*TASK GOAL*: Could you reproduce every entry as it stands, leaving the pictures behind?

*SOURCE DATA*:
⟨

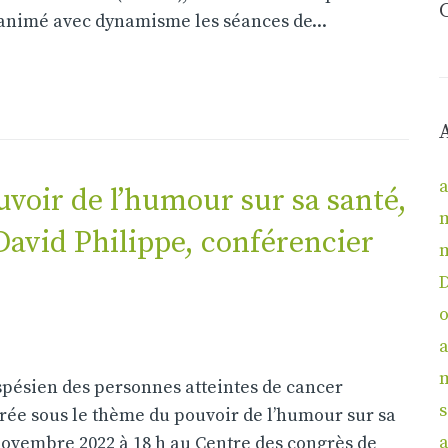
 animé avec dynamisme les séances de...
a
voir de l’humour sur sa santé,
David Philippe, conférencier
o
a
spésien des personnes atteintes de cancer
irée sous le thème du pouvoir de l’humour sur sa
a
novembre 2022 à 18 h au Centre des congrès de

⟩

*EXERCISE RESULT*:
 animé avec dynamisme les séances de...
a
voir de l’humour sur sa santé,
David Philippe, conférencier
o
a
spésien des personnes atteintes de cancer
irée sous le thème du pouvoir de l’humour sur sa
a
novembre 2022 à 18 h au Centre des congrès de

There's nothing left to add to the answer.